[The task]: Copy out every line of the data exactly; do not include the images.

=== Exercise material ===

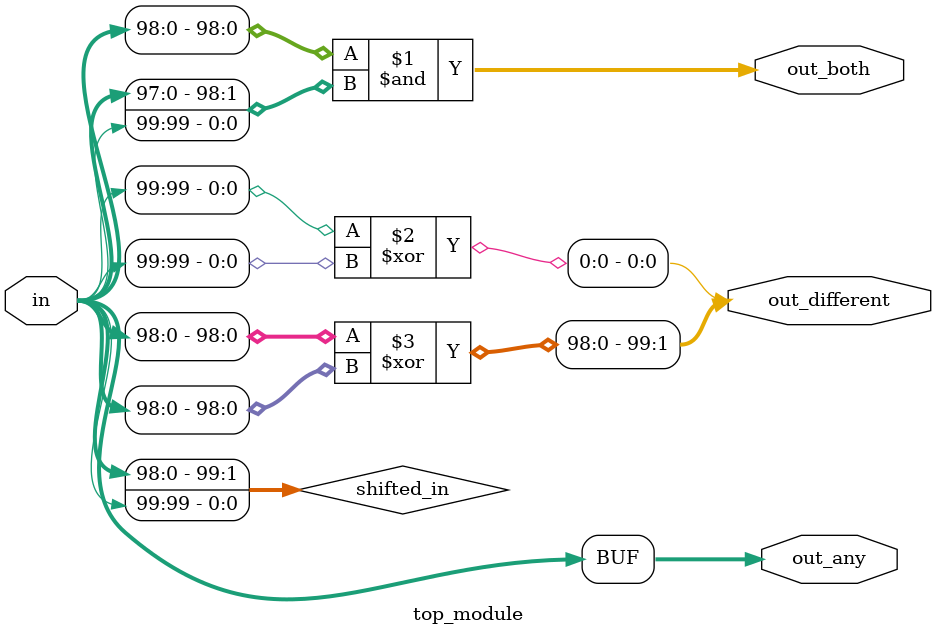
<source format=sv>
module top_module (
    input [99:0] in,
    output [98:0] out_both,
    output [99:0] out_any,
    output [99:0] out_different
);

    wire [99:0] shifted_in;
    assign shifted_in = {in[98:0], in[99]};

    assign out_both = in[98:0] & shifted_in[98:0];
    assign out_any = in;
    assign out_different = {in[98:0] ^ shifted_in[99:1], in[99] ^ shifted_in[0]};

endmodule

</source>
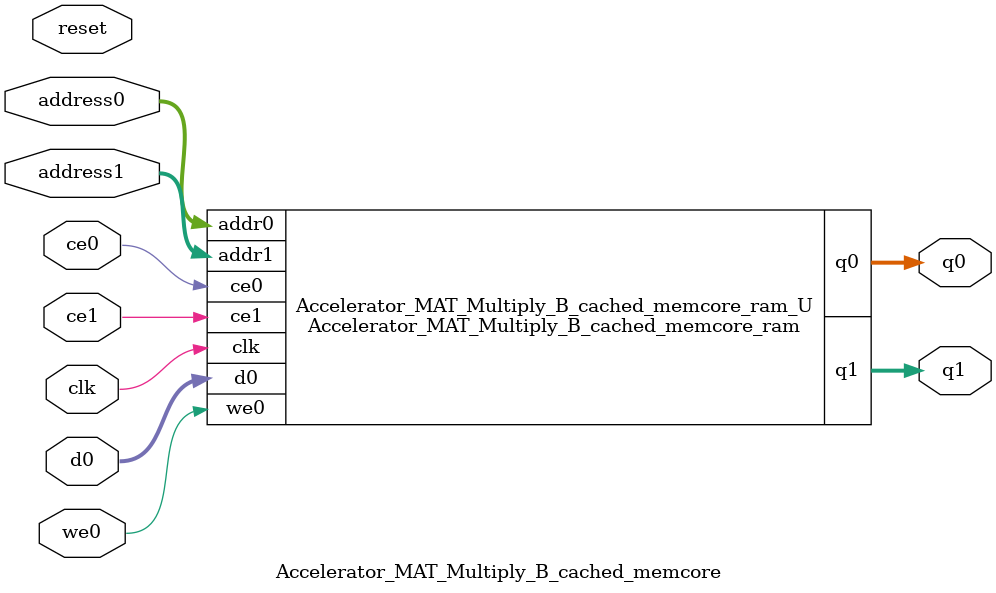
<source format=v>

`timescale 1 ns / 1 ps
module Accelerator_MAT_Multiply_B_cached_memcore_ram (addr0, ce0, d0, we0, q0, addr1, ce1, q1,  clk);

parameter DWIDTH = 32;
parameter AWIDTH = 6;
parameter MEM_SIZE = 64;

input[AWIDTH-1:0] addr0;
input ce0;
input[DWIDTH-1:0] d0;
input we0;
output reg[DWIDTH-1:0] q0;
input[AWIDTH-1:0] addr1;
input ce1;
output reg[DWIDTH-1:0] q1;
input clk;

(* ram_style = "block" *)reg [DWIDTH-1:0] ram[MEM_SIZE-1:0];




always @(posedge clk)  
begin 
    if (ce0) 
    begin
        if (we0) 
        begin 
            ram[addr0] <= d0; 
            q0 <= d0;
        end 
        else 
            q0 <= ram[addr0];
    end
end


always @(posedge clk)  
begin 
    if (ce1) 
    begin
            q1 <= ram[addr1];
    end
end


endmodule


`timescale 1 ns / 1 ps
module Accelerator_MAT_Multiply_B_cached_memcore(
    reset,
    clk,
    address0,
    ce0,
    we0,
    d0,
    q0,
    address1,
    ce1,
    q1);

parameter DataWidth = 32'd32;
parameter AddressRange = 32'd64;
parameter AddressWidth = 32'd6;
input reset;
input clk;
input[AddressWidth - 1:0] address0;
input ce0;
input we0;
input[DataWidth - 1:0] d0;
output[DataWidth - 1:0] q0;
input[AddressWidth - 1:0] address1;
input ce1;
output[DataWidth - 1:0] q1;



Accelerator_MAT_Multiply_B_cached_memcore_ram Accelerator_MAT_Multiply_B_cached_memcore_ram_U(
    .clk( clk ),
    .addr0( address0 ),
    .ce0( ce0 ),
    .d0( d0 ),
    .we0( we0 ),
    .q0( q0 ),
    .addr1( address1 ),
    .ce1( ce1 ),
    .q1( q1 ));

endmodule


</source>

===

[Response box]:
<source format=sv>
module top_module (
    input [99:0] in,
    output [98:0] out_both,
    output [99:0] out_any,
    output [99:0] out_different
);

    wire [99:0] shifted_in;
    assign shifted_in = {in[98:0], in[99]};

    assign out_both = in[98:0] & shifted_in[98:0];
    assign out_any = in;
    assign out_different = {in[98:0] ^ shifted_in[99:1], in[99] ^ shifted_in[0]};

endmodule

</source>
<source format=v>

`timescale 1 ns / 1 ps
module Accelerator_MAT_Multiply_B_cached_memcore_ram (addr0, ce0, d0, we0, q0, addr1, ce1, q1,  clk);

parameter DWIDTH = 32;
parameter AWIDTH = 6;
parameter MEM_SIZE = 64;

input[AWIDTH-1:0] addr0;
input ce0;
input[DWIDTH-1:0] d0;
input we0;
output reg[DWIDTH-1:0] q0;
input[AWIDTH-1:0] addr1;
input ce1;
output reg[DWIDTH-1:0] q1;
input clk;

(* ram_style = "block" *)reg [DWIDTH-1:0] ram[MEM_SIZE-1:0];




always @(posedge clk)  
begin 
    if (ce0) 
    begin
        if (we0) 
        begin 
            ram[addr0] <= d0; 
            q0 <= d0;
        end 
        else 
            q0 <= ram[addr0];
    end
end


always @(posedge clk)  
begin 
    if (ce1) 
    begin
            q1 <= ram[addr1];
    end
end


endmodule


`timescale 1 ns / 1 ps
module Accelerator_MAT_Multiply_B_cached_memcore(
    reset,
    clk,
    address0,
    ce0,
    we0,
    d0,
    q0,
    address1,
    ce1,
    q1);

parameter DataWidth = 32'd32;
parameter AddressRange = 32'd64;
parameter AddressWidth = 32'd6;
input reset;
input clk;
input[AddressWidth - 1:0] address0;
input ce0;
input we0;
input[DataWidth - 1:0] d0;
output[DataWidth - 1:0] q0;
input[AddressWidth - 1:0] address1;
input ce1;
output[DataWidth - 1:0] q1;



Accelerator_MAT_Multiply_B_cached_memcore_ram Accelerator_MAT_Multiply_B_cached_memcore_ram_U(
    .clk( clk ),
    .addr0( address0 ),
    .ce0( ce0 ),
    .d0( d0 ),
    .we0( we0 ),
    .q0( q0 ),
    .addr1( address1 ),
    .ce1( ce1 ),
    .q1( q1 ));

endmodule


</source>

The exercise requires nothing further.